Please reproduce the items word for word, from their first line through the line containing "mondiale, sous la houlette du metteur en".
::::
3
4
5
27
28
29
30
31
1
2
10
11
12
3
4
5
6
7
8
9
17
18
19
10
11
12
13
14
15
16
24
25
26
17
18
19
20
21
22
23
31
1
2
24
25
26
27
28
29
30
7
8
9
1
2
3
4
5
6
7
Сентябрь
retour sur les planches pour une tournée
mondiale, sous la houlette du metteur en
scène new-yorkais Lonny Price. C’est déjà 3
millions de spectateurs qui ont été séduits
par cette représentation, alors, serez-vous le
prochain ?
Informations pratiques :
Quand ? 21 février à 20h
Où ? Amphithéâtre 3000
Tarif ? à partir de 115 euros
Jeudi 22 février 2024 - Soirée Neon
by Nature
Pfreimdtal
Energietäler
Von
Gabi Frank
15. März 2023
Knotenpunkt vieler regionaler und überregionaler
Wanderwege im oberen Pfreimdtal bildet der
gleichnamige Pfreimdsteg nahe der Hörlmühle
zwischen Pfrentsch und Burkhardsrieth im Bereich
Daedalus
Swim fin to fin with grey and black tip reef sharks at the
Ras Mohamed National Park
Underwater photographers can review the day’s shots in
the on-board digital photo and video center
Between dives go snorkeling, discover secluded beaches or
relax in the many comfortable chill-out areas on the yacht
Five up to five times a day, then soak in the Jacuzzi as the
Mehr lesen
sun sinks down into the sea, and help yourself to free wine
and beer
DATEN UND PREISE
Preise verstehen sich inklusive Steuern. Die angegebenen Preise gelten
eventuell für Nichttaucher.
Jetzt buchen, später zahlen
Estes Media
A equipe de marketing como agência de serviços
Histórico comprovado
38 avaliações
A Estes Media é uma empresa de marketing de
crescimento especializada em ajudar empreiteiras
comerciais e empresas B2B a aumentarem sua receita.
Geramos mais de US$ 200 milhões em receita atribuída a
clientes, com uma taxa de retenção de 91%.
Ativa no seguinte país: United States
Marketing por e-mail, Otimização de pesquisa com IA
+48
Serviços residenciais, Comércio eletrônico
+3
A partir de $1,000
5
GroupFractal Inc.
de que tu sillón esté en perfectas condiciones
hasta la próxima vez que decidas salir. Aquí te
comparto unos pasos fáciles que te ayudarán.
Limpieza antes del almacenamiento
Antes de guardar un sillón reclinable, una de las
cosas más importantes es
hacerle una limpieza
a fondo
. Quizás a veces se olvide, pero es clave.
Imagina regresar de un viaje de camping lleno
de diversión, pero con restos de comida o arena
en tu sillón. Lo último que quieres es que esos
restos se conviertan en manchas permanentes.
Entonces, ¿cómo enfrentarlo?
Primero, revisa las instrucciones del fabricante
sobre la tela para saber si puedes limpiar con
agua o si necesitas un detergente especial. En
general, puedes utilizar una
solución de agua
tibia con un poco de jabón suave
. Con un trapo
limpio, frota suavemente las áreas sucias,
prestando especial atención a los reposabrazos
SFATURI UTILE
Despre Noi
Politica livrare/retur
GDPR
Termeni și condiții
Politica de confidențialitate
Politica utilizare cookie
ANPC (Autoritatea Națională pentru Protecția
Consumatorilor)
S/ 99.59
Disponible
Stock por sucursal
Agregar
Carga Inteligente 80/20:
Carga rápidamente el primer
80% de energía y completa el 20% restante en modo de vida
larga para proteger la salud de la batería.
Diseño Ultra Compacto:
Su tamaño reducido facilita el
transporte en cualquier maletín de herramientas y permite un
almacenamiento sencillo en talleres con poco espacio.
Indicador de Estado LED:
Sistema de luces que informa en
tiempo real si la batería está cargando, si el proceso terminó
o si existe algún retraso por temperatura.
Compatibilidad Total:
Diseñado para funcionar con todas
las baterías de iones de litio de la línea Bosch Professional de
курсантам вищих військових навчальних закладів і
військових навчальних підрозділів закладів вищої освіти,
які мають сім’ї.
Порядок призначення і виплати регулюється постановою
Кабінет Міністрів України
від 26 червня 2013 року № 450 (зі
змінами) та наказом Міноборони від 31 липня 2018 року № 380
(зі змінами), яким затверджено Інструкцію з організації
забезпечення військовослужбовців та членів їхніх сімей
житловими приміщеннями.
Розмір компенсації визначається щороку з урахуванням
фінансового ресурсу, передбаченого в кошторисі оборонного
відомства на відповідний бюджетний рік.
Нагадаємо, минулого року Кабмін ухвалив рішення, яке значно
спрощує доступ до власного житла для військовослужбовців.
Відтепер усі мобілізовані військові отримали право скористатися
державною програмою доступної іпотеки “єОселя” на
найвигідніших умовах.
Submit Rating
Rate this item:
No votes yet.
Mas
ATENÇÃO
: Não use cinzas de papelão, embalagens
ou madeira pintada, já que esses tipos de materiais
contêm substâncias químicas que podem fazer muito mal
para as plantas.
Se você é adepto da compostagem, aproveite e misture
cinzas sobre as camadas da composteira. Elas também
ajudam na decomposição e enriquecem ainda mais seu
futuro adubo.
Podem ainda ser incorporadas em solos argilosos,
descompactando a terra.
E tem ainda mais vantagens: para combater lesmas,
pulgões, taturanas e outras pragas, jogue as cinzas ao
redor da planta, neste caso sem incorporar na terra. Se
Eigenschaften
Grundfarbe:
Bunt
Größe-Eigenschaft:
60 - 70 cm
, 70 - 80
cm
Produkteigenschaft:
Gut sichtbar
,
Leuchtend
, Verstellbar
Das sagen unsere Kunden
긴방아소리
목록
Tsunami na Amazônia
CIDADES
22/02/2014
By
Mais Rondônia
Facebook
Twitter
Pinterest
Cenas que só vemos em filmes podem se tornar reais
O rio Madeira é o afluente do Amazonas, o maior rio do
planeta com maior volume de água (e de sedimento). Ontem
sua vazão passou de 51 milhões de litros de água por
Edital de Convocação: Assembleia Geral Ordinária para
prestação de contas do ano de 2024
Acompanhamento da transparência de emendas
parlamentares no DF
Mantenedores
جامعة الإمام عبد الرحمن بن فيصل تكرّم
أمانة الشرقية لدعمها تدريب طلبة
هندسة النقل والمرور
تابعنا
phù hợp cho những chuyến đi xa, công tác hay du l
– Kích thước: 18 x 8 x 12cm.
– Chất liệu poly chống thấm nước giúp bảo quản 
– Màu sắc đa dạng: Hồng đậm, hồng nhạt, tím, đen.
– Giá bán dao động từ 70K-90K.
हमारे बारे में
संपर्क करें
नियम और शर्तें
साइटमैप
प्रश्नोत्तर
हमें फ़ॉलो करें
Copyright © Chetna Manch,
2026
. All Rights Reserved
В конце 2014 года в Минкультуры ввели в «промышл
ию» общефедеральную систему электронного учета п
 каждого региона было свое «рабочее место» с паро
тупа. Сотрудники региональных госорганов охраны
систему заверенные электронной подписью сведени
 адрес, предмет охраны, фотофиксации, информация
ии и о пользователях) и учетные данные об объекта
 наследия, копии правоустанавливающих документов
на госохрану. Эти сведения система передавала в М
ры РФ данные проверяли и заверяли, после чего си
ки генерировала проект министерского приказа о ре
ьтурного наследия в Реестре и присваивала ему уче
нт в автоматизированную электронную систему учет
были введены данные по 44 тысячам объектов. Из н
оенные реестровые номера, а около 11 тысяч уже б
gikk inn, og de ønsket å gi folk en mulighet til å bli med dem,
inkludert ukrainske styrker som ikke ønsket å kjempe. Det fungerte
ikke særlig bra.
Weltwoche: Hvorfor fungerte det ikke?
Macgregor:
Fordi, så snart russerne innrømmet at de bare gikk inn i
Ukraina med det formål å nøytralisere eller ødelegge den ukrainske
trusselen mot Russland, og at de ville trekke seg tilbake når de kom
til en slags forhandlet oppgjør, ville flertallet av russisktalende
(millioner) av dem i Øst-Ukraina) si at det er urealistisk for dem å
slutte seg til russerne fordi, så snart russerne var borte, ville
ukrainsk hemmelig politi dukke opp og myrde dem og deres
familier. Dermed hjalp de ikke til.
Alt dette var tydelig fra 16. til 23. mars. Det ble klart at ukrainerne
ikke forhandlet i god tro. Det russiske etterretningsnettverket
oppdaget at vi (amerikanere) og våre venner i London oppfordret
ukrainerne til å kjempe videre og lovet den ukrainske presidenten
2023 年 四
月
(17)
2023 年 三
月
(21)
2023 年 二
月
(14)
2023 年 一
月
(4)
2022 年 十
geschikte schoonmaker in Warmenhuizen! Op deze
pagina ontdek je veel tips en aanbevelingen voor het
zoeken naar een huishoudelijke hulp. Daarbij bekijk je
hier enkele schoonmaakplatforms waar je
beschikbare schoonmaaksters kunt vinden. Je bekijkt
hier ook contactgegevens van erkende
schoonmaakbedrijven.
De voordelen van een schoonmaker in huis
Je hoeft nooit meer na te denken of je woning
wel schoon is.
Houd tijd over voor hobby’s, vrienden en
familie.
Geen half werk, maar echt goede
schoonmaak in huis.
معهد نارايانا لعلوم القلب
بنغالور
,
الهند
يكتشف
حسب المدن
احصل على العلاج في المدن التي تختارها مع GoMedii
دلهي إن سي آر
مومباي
::::
ANSWER -
3
4
5
27
28
29
30
31
1
2
10
11
12
3
4
5
6
7
8
9
17
18
19
10
11
12
13
14
15
16
24
25
26
17
18
19
20
21
22
23
31
1
2
24
25
26
27
28
29
30
7
8
9
1
2
3
4
5
6
7
Сентябрь
retour sur les planches pour une tournée
mondiale, sous la houlette du metteur en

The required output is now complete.